§ **À FAIRE**
Recopiez le passage du texte retenu sur le parc Léopold qui commence aux mots « Le Parc Léopold s’inscrit » et s'arrête après « Esthétique et d’Embellissement. », en rebaptisant « Maelbeek » en « Maalbeek ».

§ **TEXTE RETENU**

........

Maison de l’histoire européenne : le Parlement doit d’abord rendre public le programme muséographique

Installer une « Maison de l’histoire européenne » à Bruxelles dans le parc Léopold et dans le quartier européen, pourquoi pas, si, après le Parlamentarium, la pertinence de l’installation d’un deuxième équipement de communication du Parlement européen est démontrée en ces temps d’austérité. S’il s’agit également de susciter l’adhésion des citoyens européens à un projet politique qu’ils ne comprennent plus, est-il cohérent de le faire sans respecter un espace vert protégé situé dans un quartier particulièrement dense et encombré ? Nous attendons de ces institutions, que nous avons accueillies à Bruxelles avec bienveillance et au prix du sacrifice d’une part importante de notre cadre de vie, qu’elles respectent d’abord les valeurs et les devoirs qui fondent l’idéal européen, en particulier lorsqu’il s’agit de son patrimoine architectural et paysager, d’autant plus quand il est question de mettre en valeur l’histoire de l’Europe.

L'Institut dentaire Georges Eastman et ses proportions soignées, juste après sa construction en 1935 - ©Universiteitsbibliotheek UGent [open] - cliquer pour agrandir

Le Parc Léopold s’inscrit dans la permanence

C’est une des rares parcelles de ce secteur de Bruxelles à ne jamais avoir été bouleversée par la constante modernisation fonctionnelle du quartier, on y trouve les traces les plus anciennes du paysage originel de la vallée du Maelbeek. C’est un écrin pour chacun des bâtiments remarquables qui y ont été construits et c’est un îlot de calme et d’harmonie dans un environnement hétéroclite à la qualité architecturale et urbanistique souvent déficiente. Le secteur associatif bruxellois a su le protéger en contribuant activement à son classement en tant que site en 1976 et pour plusieurs de ses bâtiments en 1987-1988. Le site est par ailleurs situé en Zone d’Intérêt Culturel Historique Esthétique et d’Embellissement.

L’Institut dentaire George Eastman s’inscrit dans une filiation

L’Institut Eastman a été construit en 1934-1935 par l’architecte Michel Polak qui est largement reconnu pour son œuvre, particulièrement à Bruxelles durant les années 1920-1930 (Villa Empain, Résidence Palace, Hôtel Plaza, ancien bâtiment de la RTT rue des Palais). Il a marqué de son empreinte de nombreux immeubles aux programmes architecturaux uniques et parmi ceux-ci l’Institut dentaire, financé par le mécène américain George Eastman à la suite d’autres opérations analogues réalisées à Stockholm, Paris, Rome, New York et Londres. Il faut noter que toutes ces institutions, sauf la bruxelloise, fonctionnent encore aujourd’hui dans le respect de leur vocation prophylactique et sociale d’origine.

........

§ **DONNÉES EXTRAITES**

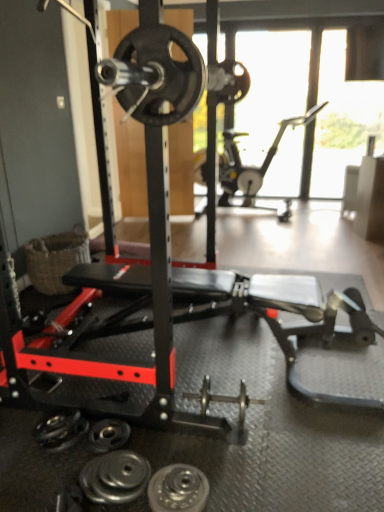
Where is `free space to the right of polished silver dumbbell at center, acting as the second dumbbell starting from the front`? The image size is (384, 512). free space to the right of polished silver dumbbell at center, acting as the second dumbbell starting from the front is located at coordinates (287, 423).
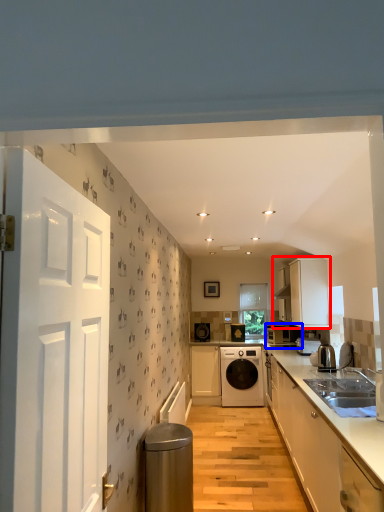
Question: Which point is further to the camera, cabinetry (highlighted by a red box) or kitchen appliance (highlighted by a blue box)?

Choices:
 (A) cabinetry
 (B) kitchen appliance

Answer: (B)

........

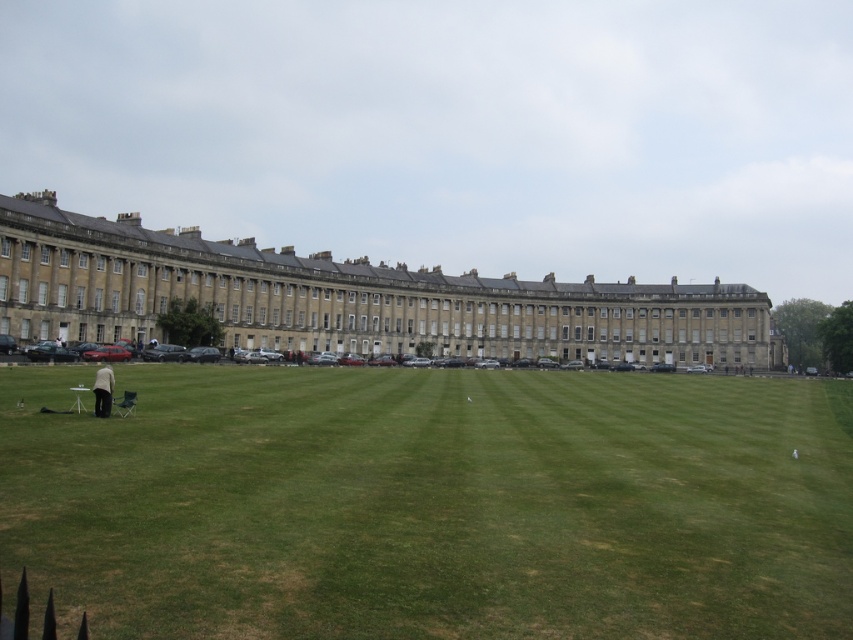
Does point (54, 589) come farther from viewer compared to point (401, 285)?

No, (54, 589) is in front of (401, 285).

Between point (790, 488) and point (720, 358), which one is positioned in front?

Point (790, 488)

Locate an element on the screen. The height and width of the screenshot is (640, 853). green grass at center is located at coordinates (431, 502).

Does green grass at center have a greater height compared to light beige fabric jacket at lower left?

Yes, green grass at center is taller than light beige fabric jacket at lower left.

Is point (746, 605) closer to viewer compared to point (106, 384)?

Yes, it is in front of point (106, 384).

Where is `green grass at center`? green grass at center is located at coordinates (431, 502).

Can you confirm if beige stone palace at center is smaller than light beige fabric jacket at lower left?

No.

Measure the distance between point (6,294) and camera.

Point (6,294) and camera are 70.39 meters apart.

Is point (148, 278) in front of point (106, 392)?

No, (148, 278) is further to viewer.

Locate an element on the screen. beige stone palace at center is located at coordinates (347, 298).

........

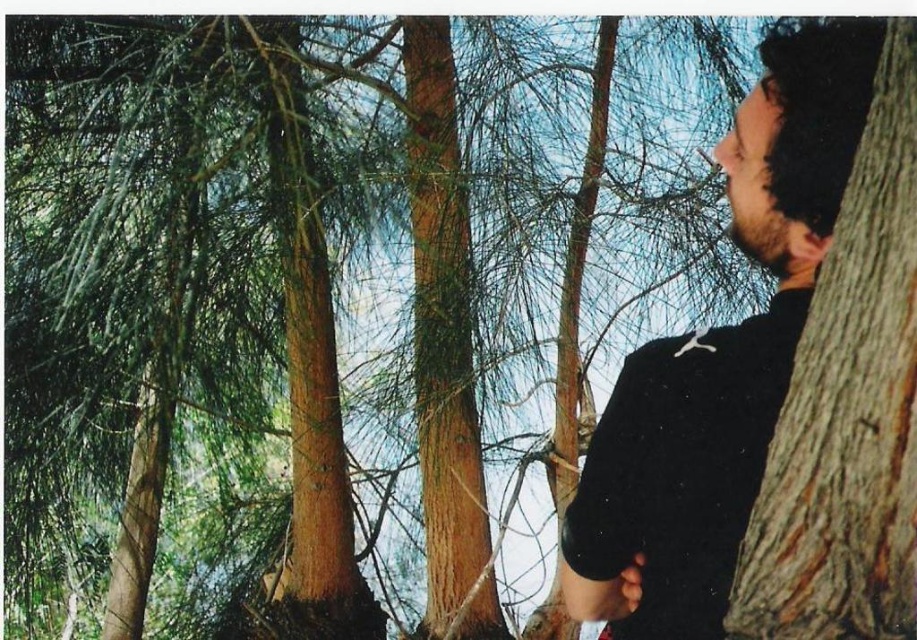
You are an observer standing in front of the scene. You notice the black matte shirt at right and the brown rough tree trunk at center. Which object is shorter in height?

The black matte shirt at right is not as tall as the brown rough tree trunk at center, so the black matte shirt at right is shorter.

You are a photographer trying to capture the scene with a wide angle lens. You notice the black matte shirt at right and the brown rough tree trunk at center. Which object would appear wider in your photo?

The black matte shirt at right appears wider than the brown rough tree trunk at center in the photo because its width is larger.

........

§ **RÉSULTAT**
Le Parc Léopold s’inscrit dans la permanence

C’est une des rares parcelles de ce secteur de Bruxelles à ne jamais avoir été bouleversée par la constante modernisation fonctionnelle du quartier, on y trouve les traces les plus anciennes du paysage originel de la vallée du Maalbeek. C’est un écrin pour chacun des bâtiments remarquables qui y ont été construits et c’est un îlot de calme et d’harmonie dans un environnement hétéroclite à la qualité architecturale et urbanistique souvent déficiente. Le secteur associatif bruxellois a su le protéger en contribuant activement à son classement en tant que site en 1976 et pour plusieurs de ses bâtiments en 1987-1988. Le site est par ailleurs situé en Zone d’Intérêt Culturel Historique Esthétique et d’Embellissement.